St Joseph's Catholic Church on Liverpool Road was built 1930–31. The church was designed by architect Clement Glancy in Inter-War Academic Classical style inspired by Église de la Madeleine, Paris.

St Thomas's Anglican Church, Coronation Parade was built in 1847 to a design by John Frederick Hilly in a Gothic Revival style and is now listed on the Register of the National Estate.

=== Schools ===
Enfield Public School is on Beaumaris Street. St Joseph's Primary School is located on the corner of Burwood and Liverpool Roads and is a Catholic school for kindergarten to Year 6.

===Other places of interest===
- Enfield Aquatic Centre (Enfield Olympic Swimming Pool) is a council-run swimming pool located in Portland Street. It was opened in 1933 and is the oldest freshwater swimming pool in Sydney.
- The Royal Society for the Blind has a centre – operating as Vision Australia, in Mitchell Street

==Transport==
Liverpool Road intersects with Coronation Parade and The Boulevarde at Enfield.

Transit Systems operates eight bus services through Enfield:
- 410 from Hurstville to Macquarie Park via Bexley North, Campsie, Burwood, Concord, Rhodes and Ryde
- 420 from Burwood to Mascot via Enfield, Campsie and Sydney Airport
- 464 from Ashfield to Mortlake via Enfield and Burwood
- 480 & 483 from the City (Domain) to Strathfield via Enfield
- 913 from Bankstown to Strathfield via Enfield
- 914 from Greenacre to Strathfield via Enfield
- M90 Liverpool – Burwood

U-Go Mobility operates route 450, from Hurstville to Strathfield via Lakemba and Enfield.

Prior to the 1960s, there was a tramline which ran from Ashfield to Mortlake and Cabarita via Enfield and Burwood following the route of the modern day 464 & 466 bus services.

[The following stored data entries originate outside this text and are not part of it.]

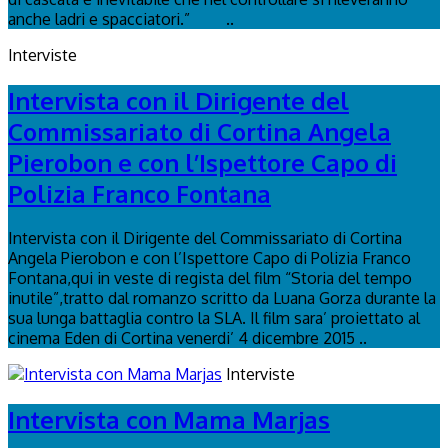
anche ladri e spacciatori.” ..
Interviste
Intervista con il Dirigente del
Commissariato di Cortina Angela
Pierobon e con l’Ispettore Capo di
Polizia Franco Fontana
Intervista con il Dirigente del Commissariato di Cortina
Angela Pierobon e con l’Ispettore Capo di Polizia Franco
Fontana,qui in veste di regista del film “Storia del tempo
inutile”,tratto dal romanzo scritto da Luana Gorza durante la
sua lunga battaglia contro la SLA. Il film sara’ proiettato al
cinema Eden di Cortina venerdi’ 4 dicembre 2015​ ..
Interviste
Intervista con Mama Marjas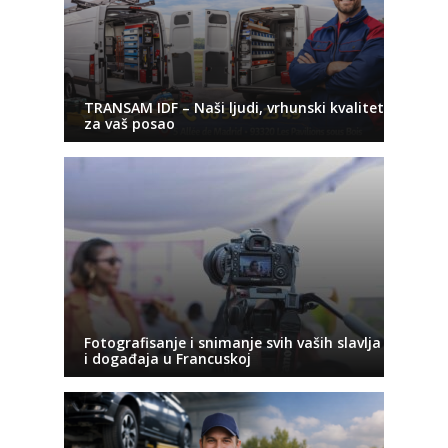
TRANSAM IDF – Naši ljudi, vrhunski kvalitet
za vaš posao
Fotografisanje i snimanje svih vaših slavlja
i događaja u Francuskoj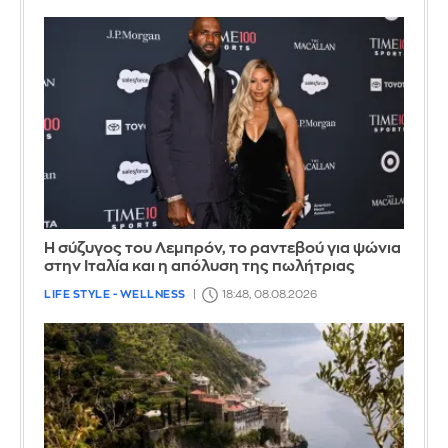
Η σύζυγος του Λεμπρόν, το ραντεβού για ψώνια
στην Ιταλία και η απόλυση της πωλήτριας
LIFE STYLE - WELLNESS
18:48, 08.08.2026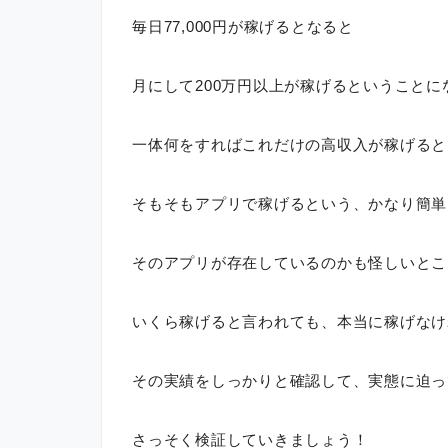
毎日77,000円が稼げるとなると
月にして200万円以上が稼げるということに
一体何をすればこれだけの高収入が稼げると
そもそもアプリで稼げるという、かなり簡単
そのアプリが存在しているのかも怪しいとこ
いくら稼げると言われても、本当に稼げなけ
その実績をしっかりと確認して、実態に迫っ
さっそく検証していきましょう！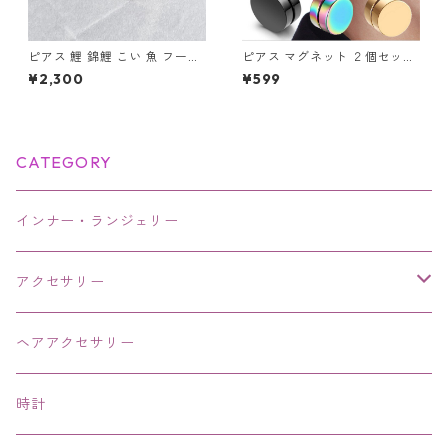
ピアス 鯉 錦鯉 こい 魚 フープ
ピアス マグネット ２個セット
ピアス シルバー カラフル アク
フェイク ノンホール アクセサ
¥2,300
¥599
セサリー
リー マグネットピアス メンズ
レディース ユニセックス
CATEGORY
インナー・ランジェリー
アクセサリー
ネックレス・チョーカー
ヘアアクセサリー
ピアス・イヤリング・鼻ピアス
時計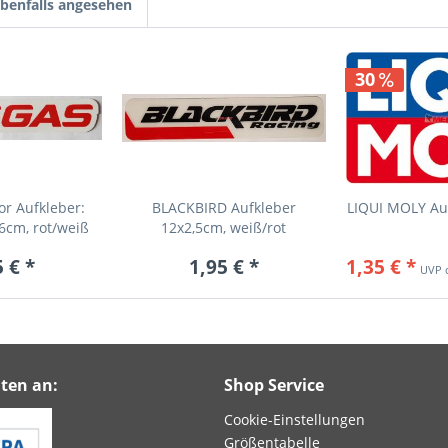
benfalls angesehen
30
r Aufkleber:
BLACKBIRD Aufkleber
LIQUI MOLY Au
6cm, rot/weiß
12x2,5cm, weiß/rot
 € *
1,95 € *
1,35 € *
ten an:
Shop Service
Cookie-Einstellungen
Größentabelle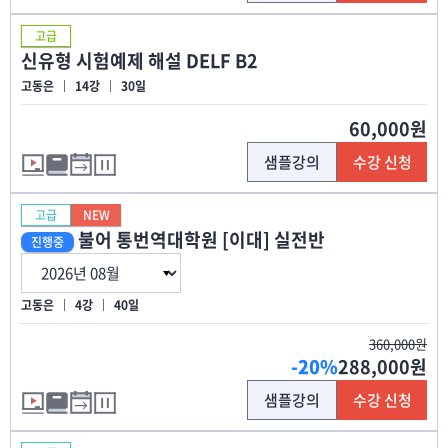
고급
신유형 시험예제 해설 DELF B2
고동은
14강
30일
60,000원
샘플강의
수강 신청
고급
NEW
불어 통번역대학원 [이대] 실전반
진행중
고동은
4강
40일
360,000원
-20%
288,000원
샘플강의
수강 신청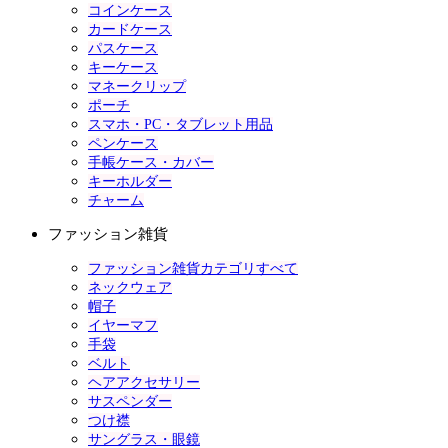
コインケース
カードケース
パスケース
キーケース
マネークリップ
ポーチ
スマホ・PC・タブレット用品
ペンケース
手帳ケース・カバー
キーホルダー
チャーム
ファッション雑貨
ファッション雑貨カテゴリすべて
ネックウェア
帽子
イヤーマフ
手袋
ベルト
ヘアアクセサリー
サスペンダー
つけ襟
サングラス・眼鏡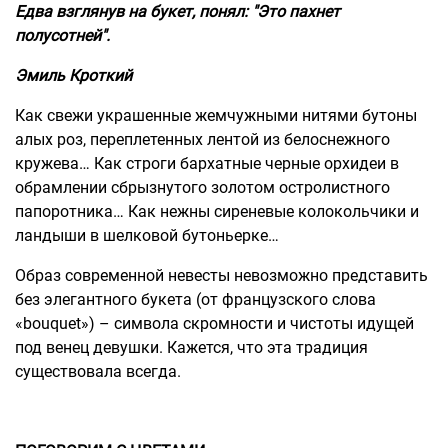
Едва взглянув на букет, понял: "Это пахнет
полусотней".
Эмиль Кроткий
Как свежи украшенные жемчужными нитями бутоны
алых роз, переплетенных лентой из белоснежного
кружева… Как строги бархатные черные орхидеи в
обрамлении сбрызнутого золотом остролистного
папоротника… Как нежны сиреневые колокольчики и
ландыши в шелковой бутоньерке…
Образ современной невесты невозможно представить
без элегантного букета (от французского слова
«bouquet») – символа скромности и чистоты идущей
под венец девушки. Кажется, что эта традиция
существовала всегда.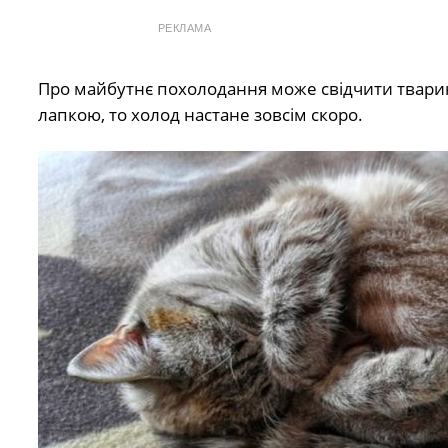
РЕКЛАМА
Про майбутнє похолодання може свідчити тварина
лапкою, то холод настане зовсім скоро.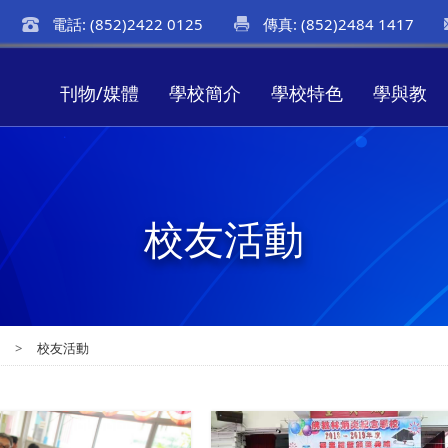
電話: (852)2422 0125
傳真: (852)2484 1417
刊物/媒體
學校簡介
學校特色
學與教
校友活動
會
>
校友活動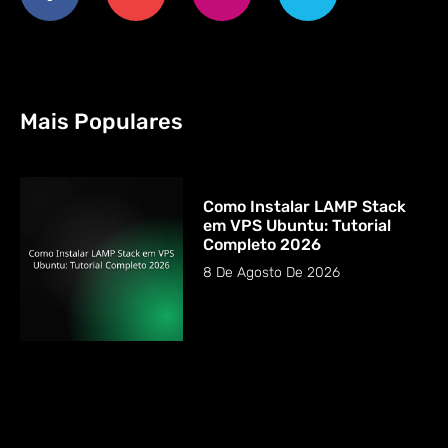
Mais Populares
Como Instalar LAMP Stack
em VPS Ubuntu: Tutorial
Completo 2026
8 De Agosto De 2026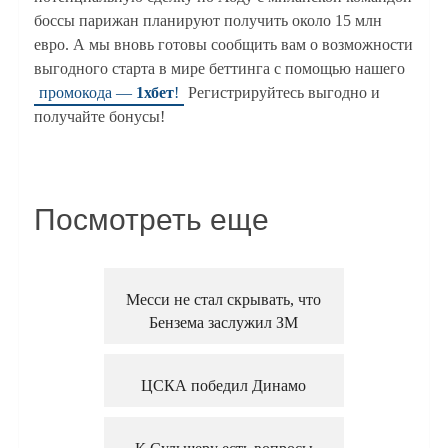
боссы парижан планируют получить около 15 млн
евро. А мы вновь готовы сообщить вам о возможности
выгодного старта в мире беттинга с помощью нашего
промокода —
1хбет
!
Регистрируйтесь выгодно и
получайте бонусы!
Посмотреть еще
Месси не стал скрывать, что
Бензема заслужил ЗМ
ЦСКА победил Динамо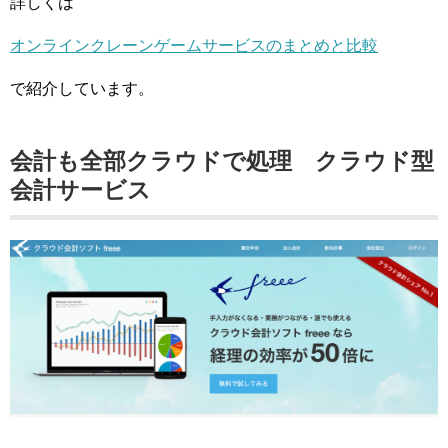
詳しくは
オンラインクレーンゲームサービスのまとめと比較
で紹介しています。
会計も全部クラウドで処理 クラウド型
会計サービス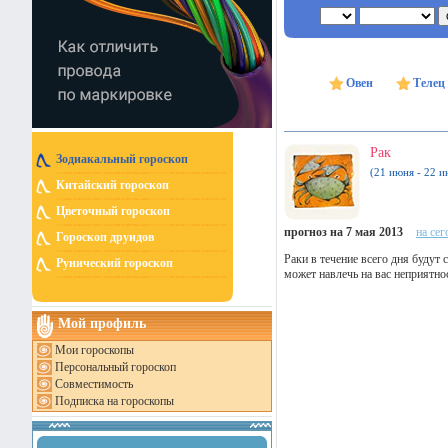
Овен
Телец
Рак
Зодиакальный гороскоп
(21 июня - 22 и
Китайский гороскоп
Цветочный гороскоп
прогноз на 7 мая 2013
на сег
Гороскоп друидов
Раки в течение всего дня будут
Рунический гороскоп
может навлечь на вас неприятнос
Мой профиль
Мои гороскопы
Персональный гороскоп
Совместимость
Подписка на гороскопы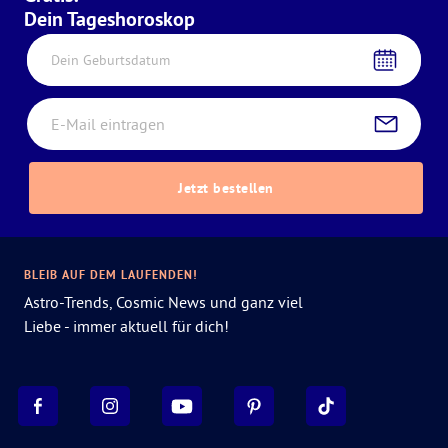
Dein Tageshoroskop
Dein Geburtsdatum
Jetzt bestellen
BLEIB AUF DEM LAUFENDEN!
Astro-Trends, Cosmic News und ganz viel
Liebe - immer aktuell für dich!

NASA image of Sydney's CBD and inner west suburbs, with borders of Enfield shown in orange

==Demographics==
In the 2021 Census, there were 2,992 people in Enfield. 50.2% of people were born in Australia. The next most common countries of birth were China 9.5%, India 3.4%, South Korea 3.0%, Italy 3.0% and Lebanon 2.9%. 43.0% of people spoke only English at home. Other languages spoken at home included Mandarin 10.4%, Arabic 6.0%, Cantonese 5.8%, Italian 5.0% and Korean 4.0%. The most common responses for religion were Catholic 35.1% and No Religion 24.2%.

== Notable residents ==
- James Anderson (1894–1973): tennis player, Australian Open men's singles champion in 1922, 1924 & 1925.
- Andrew Chan (1984-2015): executed drug trafficker and co-ringleader of the Bali Nine
- Gerry Hazlitt (1888–1915): Australian test cricketer (9 tests).
- Bob Norton OBE (1922–1992): a former president of the Royal Australasian College of Dental Surgeons lived in Enfield as a school student.
- Norman 'Wizard' Smith (1890–1958): racing car driver and holder of the Australian land speed record in the 1930s.
- Harold Burfield Taylor (1890–1966): chemist and army officer.
- Bob Windle (born 1944): Australian swimmer, won the Olympic 1500 metre freestyle gold medal at Tokyo in 1964.